Did I grab your attention? It’s been a year and a half since my last Thomsen Talk so I thought I better start off with a bang. In a class that explored the acting philosophies and techniques of Sanford Meisner, I shared with the students his quote: To be a good actor you must first be a good person. Boy, did it get the students riled up! It was a great debate and great discussion. Through discussion, we realized that a good person is one who is aware of other people; a good actor is a person who is aware of other people.

Acting is often misrepresented as becoming another person, but Meisner argued that the character already exists inside of you, and you peel away the elements of yourself that have nothing to do with the character and the story, and what remains is the part of you that is relevant to the story. That’s a scary thought when working on a show like Chicago.

The opening line of Chicago is “Ladies and Gentlemen, you are about to see a story of murder, greed, corruption, violence, exploitation, adultery, and treachery – all those things we all hold near and dear to our hearts.” Yikes, right? The first line of the show pierces us and clues us in to the biting satire in store for us. The point of the show is not to glamorize and validate murder, greed, corruption, violence, exploitation, adultery, and treachery but to call us out on them.

Playwright Maurine Dallas Watkins, author of the original play Chicago, which served as the basis for the musical, was a devout Christian. She was a reporter and journalist in the city of Chicago and wrote a play that would unmask the American people for glamorizing corruption. In my research on the musical, I came across this story and these quotes:

When a professor at Yale Divinity School denounced the original play as “vile” and asked why the “stench” of “that story of life” in our Midwestern capital was allowed to offend “the nostrils of our Eastern public,” Watkins’ reply was this: “I wonder whether, in his sermons, Processor Archer pretends that the world is a rose garden.” Did God Himself, on His visit, never speak of evildoers, thus to unmask their wrongs? Satire isn’t a lecture in dark robes; it’s a fiesta of fun. Your laughter shocks you: so you’ll think twice.

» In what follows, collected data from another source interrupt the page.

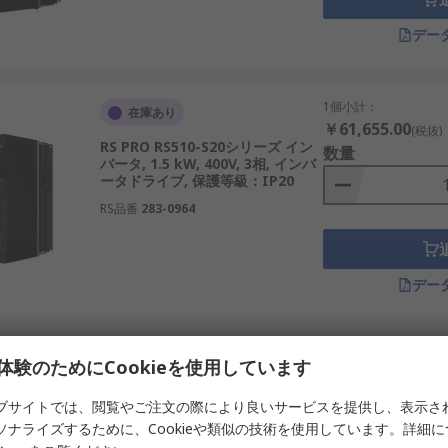
豊富で、制御機器との連携性やコンパクト設計に優れています。
デー
と自動化分野でグローバルに展開し、多機能で柔軟な制御が可能な製品
工業やインフラ分野で広く使用されています。
1個小計：
在庫あり
きく貢献する装置であり、用途や設備条件に応じた適切な理解
￥61,655.00
(税抜)
た運用が可能になります。特に日本の電源環境や設備制約を考
RS PRO RS510-S20シリーズ イン
数量
バータ, 1.5 kW, 400V, 3相, インバ
ータドライブ, 保護等級：IP20
RS品番
283-0964
デー
1個小計：
在庫あり
体験のためにCookieを使用しています
￥56,668.00
(税抜)
RS PRO RS510-S20シリーズ イン
数量
ブサイトでは、閲覧やご注文の際により良いサービスを提供し、表示さ
バータ, 0.75 kW, 400V, 3相, イン
ソナライズするために、Cookieや類似の技術を使用しています。詳細
バータドライブ, 保護等級：IP20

Over the next eight weeks, the actors onstage and the production team will spend hours analyzing and discussing the thoughts, emotions, actions, reactions and motivations of lust, deception, debauchery, and corruption and bring them to life for the audience to experience as well so that they, too, may understand how damaging and fruitless these feelings and actions are. When we work on challenging material, such as Chicago, we become more aware of ourselves and one another. (“To be a good actor who must first be a good person”) When you see Chicago in March, you will see characters making bad choices, played by good actors who are good people.